=== Task directions ===
Each entry is to be repeated word for word, and the images are to be dropped.
[Opening Data for processing section]
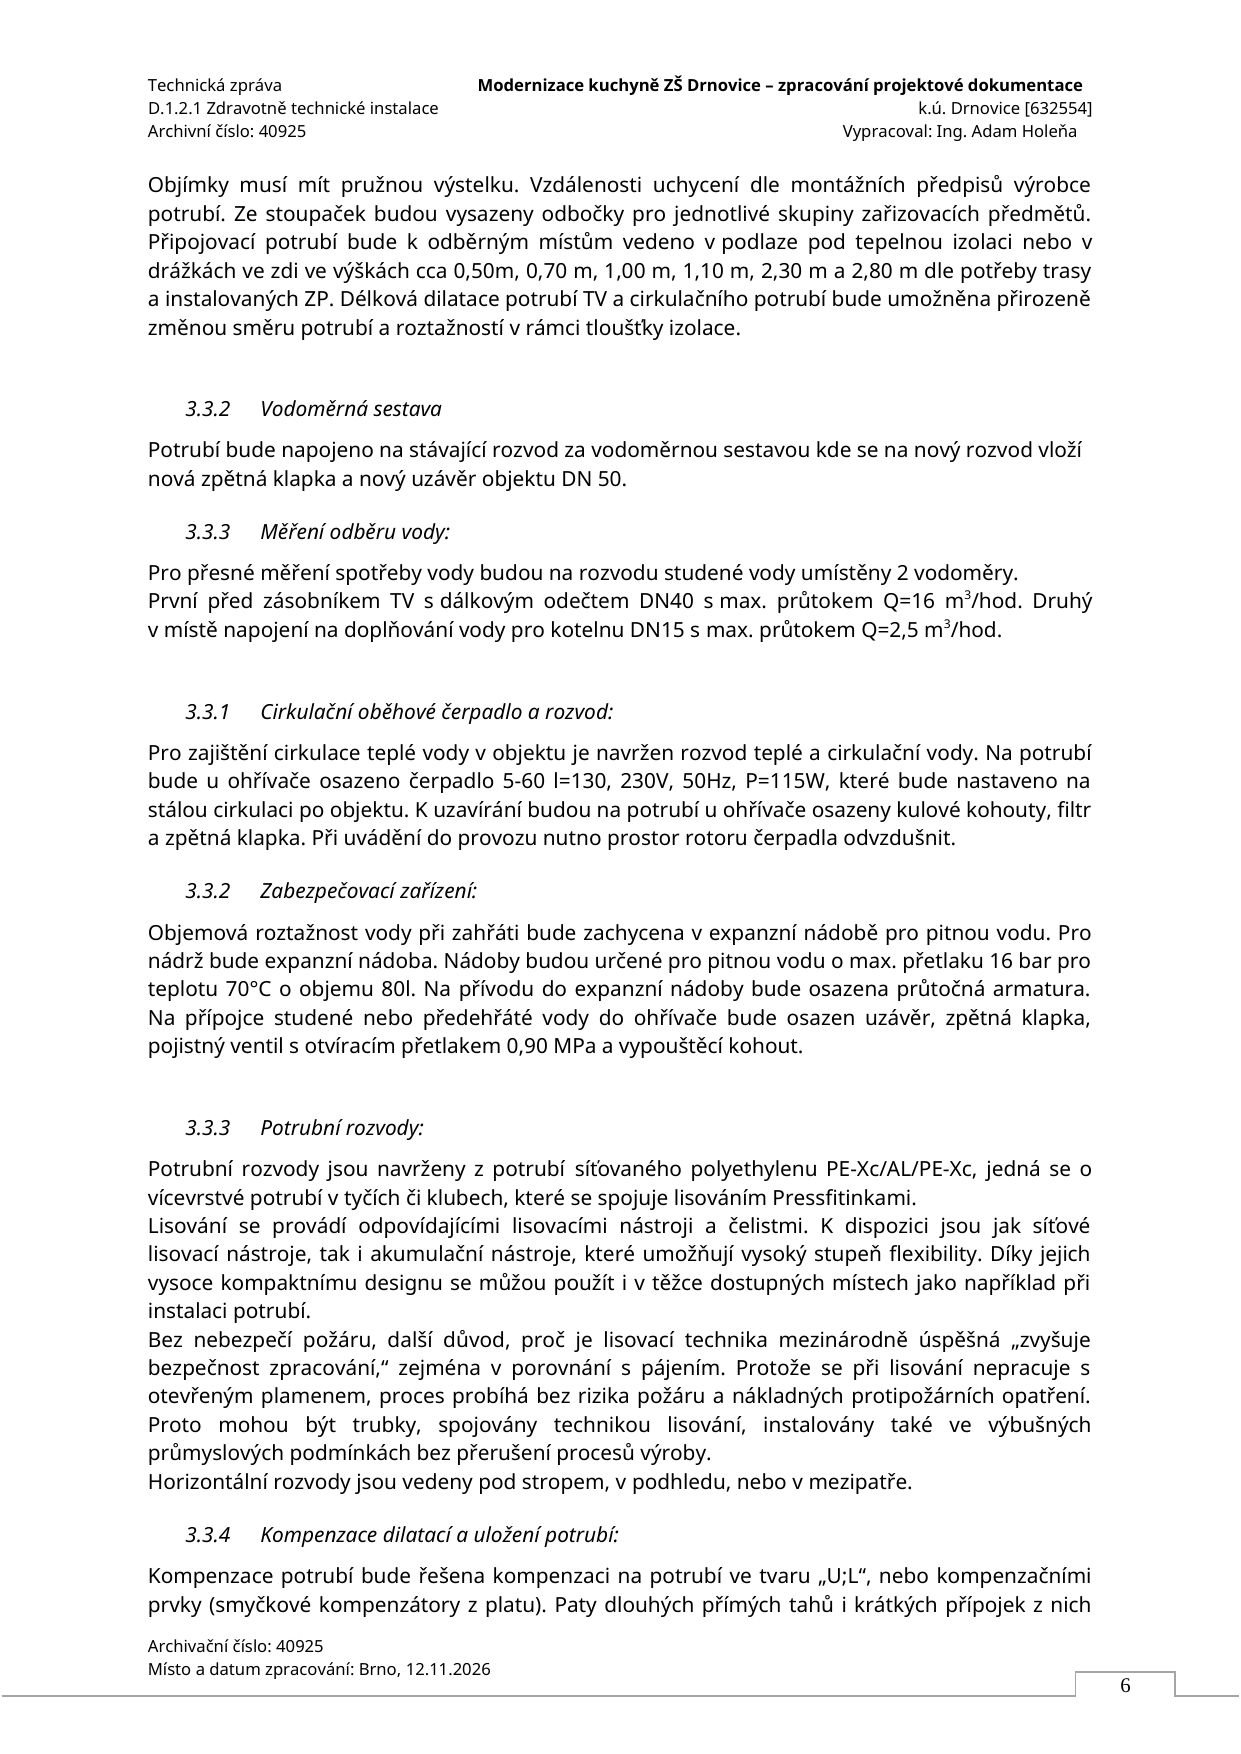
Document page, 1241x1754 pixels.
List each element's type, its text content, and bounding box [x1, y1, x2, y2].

subtitle Cirkulační oběhové čerpadlo a rozvod: [185, 697, 1092, 725]
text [148, 170, 1092, 341]
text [148, 1561, 1092, 1618]
text Bez nebezpečí požáru, další důvod, proč je lisovací technika mezinárodně úspěšná „zvyšuje bezpečnost zpracování,“ zejména v porovnání s pájením. Protože se při lisování nepracuje s otevřeným plamenem, proces probíhá bez rizika požáru a nákladných protipožárních opatření. Proto mohou být trubky, spojovány technikou lisování, instalovány také ve výbušných průmyslových podmínkách bez přerušení procesů výroby. [148, 1325, 1092, 1467]
subtitle Zabezpečovací zařízení: [185, 877, 1092, 905]
text Objemová roztažnost vody při zahřáti bude zachycena v expanzní nádobě pro pitnou vodu. Pro nádrž bude expanzní nádoba. Nádoby budou určené pro pitnou vodu o max. přetlaku 16 bar pro teplotu 70°C o objemu 80l. Na přívodu do expanzní nádoby bude osazena průtočná armatura. Na přípojce studené nebo předehřáté vody do ohřívače bude osazen uzávěr, zpětná klapka, pojistný ventil s otvíracím přetlakem 0,90 MPa a vypouštěcí kohout. [148, 918, 1092, 1060]
text Pro zajištění cirkulace teplé vody v objektu je navržen rozvod teplé a cirkulační vody. Na potrubí bude u ohřívače osazeno čerpadlo 5-60 l=130, 230V, 50Hz, P=115W, které bude nastaveno na stálou cirkulaci po objektu. K uzavírání budou na potrubí u ohřívače osazeny kulové kohouty, filtr a zpětná klapka. Při uvádění do provozu nutno prostor rotoru čerpadla odvzdušnit. [148, 738, 1092, 852]
text Lisování se provádí odpovídajícími lisovacími nástroji a čelistmi. K dispozici jsou jak síťové lisovací nástroje, tak i akumulační nástroje, které umožňují vysoký stupeň flexibility. Díky jejich vysoce kompaktnímu designu se můžou použít i v těžce dostupných místech jako například při instalaci potrubí. [148, 1211, 1092, 1325]
text Horizontální rozvody jsou vedeny pod stropem, v podhledu, nebo v mezipatře. [148, 1467, 1092, 1495]
text První před zásobníkem TV s dálkovým odečtem DN40 s max. průtokem Q=16 m3/hod. Druhý v místě napojení na doplňování vody pro kotelnu DN15 s max. průtokem Q=2,5 m3/hod. [148, 587, 1092, 643]
text Potrubní rozvody jsou navrženy z potrubí síťovaného polyethylenu PE-Xc/AL/PE-Xc, jedná se o vícevrstvé potrubí v tyčích či klubech, které se spojuje lisováním Pressfitinkami. [148, 1154, 1092, 1211]
subtitle Vodoměrná sestava [185, 394, 1092, 423]
subtitle Potrubní rozvody: [185, 1113, 1092, 1142]
text Potrubí bude napojeno na stávající rozvod za vodoměrnou sestavou kde se na nový rozvod vloží nová zpětná klapka a nový uzávěr objektu DN 50. [148, 435, 1092, 492]
text Pro přesné měření spotřeby vody budou na rozvodu studené vody umístěny 2 vodoměry. [148, 558, 1092, 587]
subtitle Kompenzace dilatací a uložení potrubí: [185, 1520, 1092, 1549]
subtitle Měření odběru vody: [185, 517, 1092, 546]
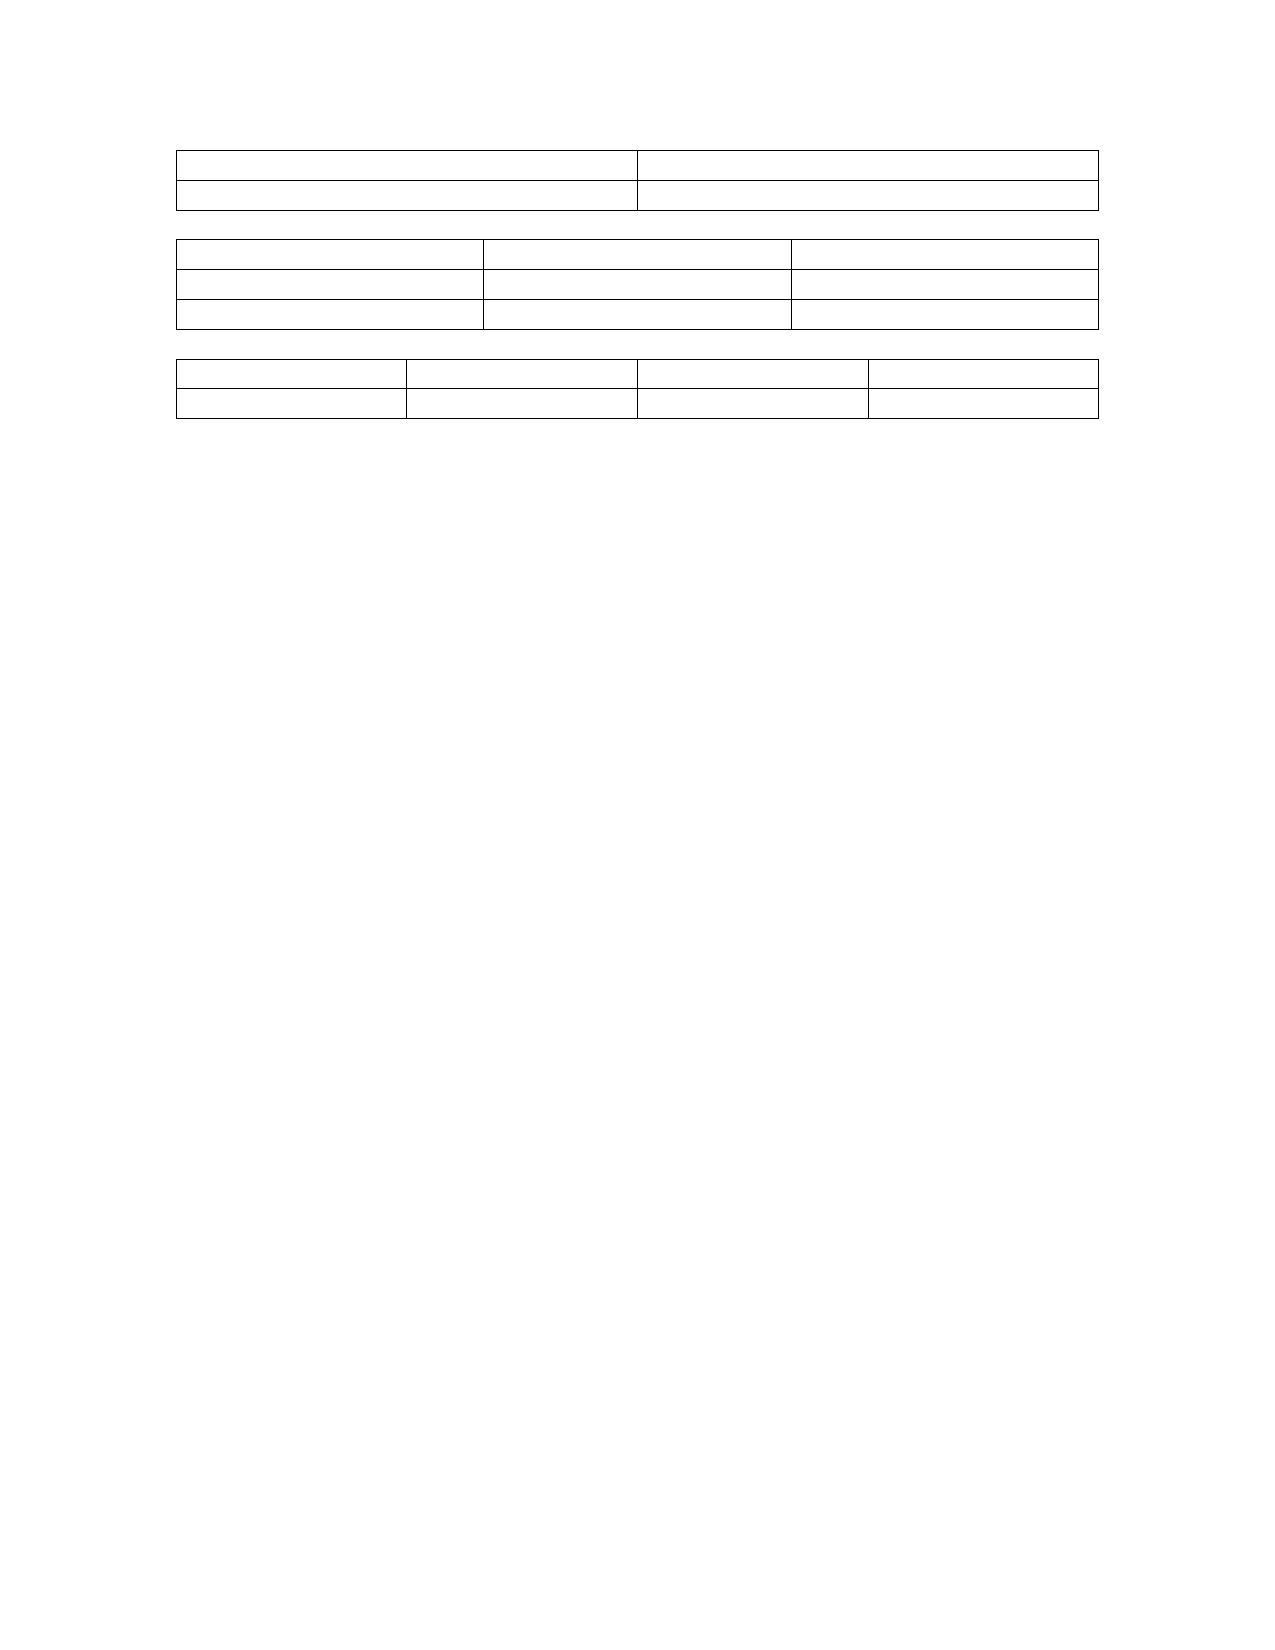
[Closing Data for processing section]
=== Final answer ===
Document page, 1241x1754 pixels.
List each element's type, its text content, and bounding box [x1, y1, x2, y2].

subtitle Cirkulační oběhové čerpadlo a rozvod: [185, 697, 1092, 725]
text [148, 170, 1092, 341]
text [148, 1561, 1092, 1618]
text Bez nebezpečí požáru, další důvod, proč je lisovací technika mezinárodně úspěšná „zvyšuje bezpečnost zpracování,“ zejména v porovnání s pájením. Protože se při lisování nepracuje s otevřeným plamenem, proces probíhá bez rizika požáru a nákladných protipožárních opatření. Proto mohou být trubky, spojovány technikou lisování, instalovány také ve výbušných průmyslových podmínkách bez přerušení procesů výroby. [148, 1325, 1092, 1467]
subtitle Zabezpečovací zařízení: [185, 877, 1092, 905]
text Objemová roztažnost vody při zahřáti bude zachycena v expanzní nádobě pro pitnou vodu. Pro nádrž bude expanzní nádoba. Nádoby budou určené pro pitnou vodu o max. přetlaku 16 bar pro teplotu 70°C o objemu 80l. Na přívodu do expanzní nádoby bude osazena průtočná armatura. Na přípojce studené nebo předehřáté vody do ohřívače bude osazen uzávěr, zpětná klapka, pojistný ventil s otvíracím přetlakem 0,90 MPa a vypouštěcí kohout. [148, 918, 1092, 1060]
text Pro zajištění cirkulace teplé vody v objektu je navržen rozvod teplé a cirkulační vody. Na potrubí bude u ohřívače osazeno čerpadlo 5-60 l=130, 230V, 50Hz, P=115W, které bude nastaveno na stálou cirkulaci po objektu. K uzavírání budou na potrubí u ohřívače osazeny kulové kohouty, filtr a zpětná klapka. Při uvádění do provozu nutno prostor rotoru čerpadla odvzdušnit. [148, 738, 1092, 852]
text Lisování se provádí odpovídajícími lisovacími nástroji a čelistmi. K dispozici jsou jak síťové lisovací nástroje, tak i akumulační nástroje, které umožňují vysoký stupeň flexibility. Díky jejich vysoce kompaktnímu designu se můžou použít i v těžce dostupných místech jako například při instalaci potrubí. [148, 1211, 1092, 1325]
text Horizontální rozvody jsou vedeny pod stropem, v podhledu, nebo v mezipatře. [148, 1467, 1092, 1495]
text První před zásobníkem TV s dálkovým odečtem DN40 s max. průtokem Q=16 m3/hod. Druhý v místě napojení na doplňování vody pro kotelnu DN15 s max. průtokem Q=2,5 m3/hod. [148, 587, 1092, 643]
text Potrubní rozvody jsou navrženy z potrubí síťovaného polyethylenu PE-Xc/AL/PE-Xc, jedná se o vícevrstvé potrubí v tyčích či klubech, které se spojuje lisováním Pressfitinkami. [148, 1154, 1092, 1211]
subtitle Vodoměrná sestava [185, 394, 1092, 423]
subtitle Potrubní rozvody: [185, 1113, 1092, 1142]
text Potrubí bude napojeno na stávající rozvod za vodoměrnou sestavou kde se na nový rozvod vloží nová zpětná klapka a nový uzávěr objektu DN 50. [148, 435, 1092, 492]
text Pro přesné měření spotřeby vody budou na rozvodu studené vody umístěny 2 vodoměry. [148, 558, 1092, 587]
subtitle Kompenzace dilatací a uložení potrubí: [185, 1520, 1092, 1549]
subtitle Měření odběru vody: [185, 517, 1092, 546]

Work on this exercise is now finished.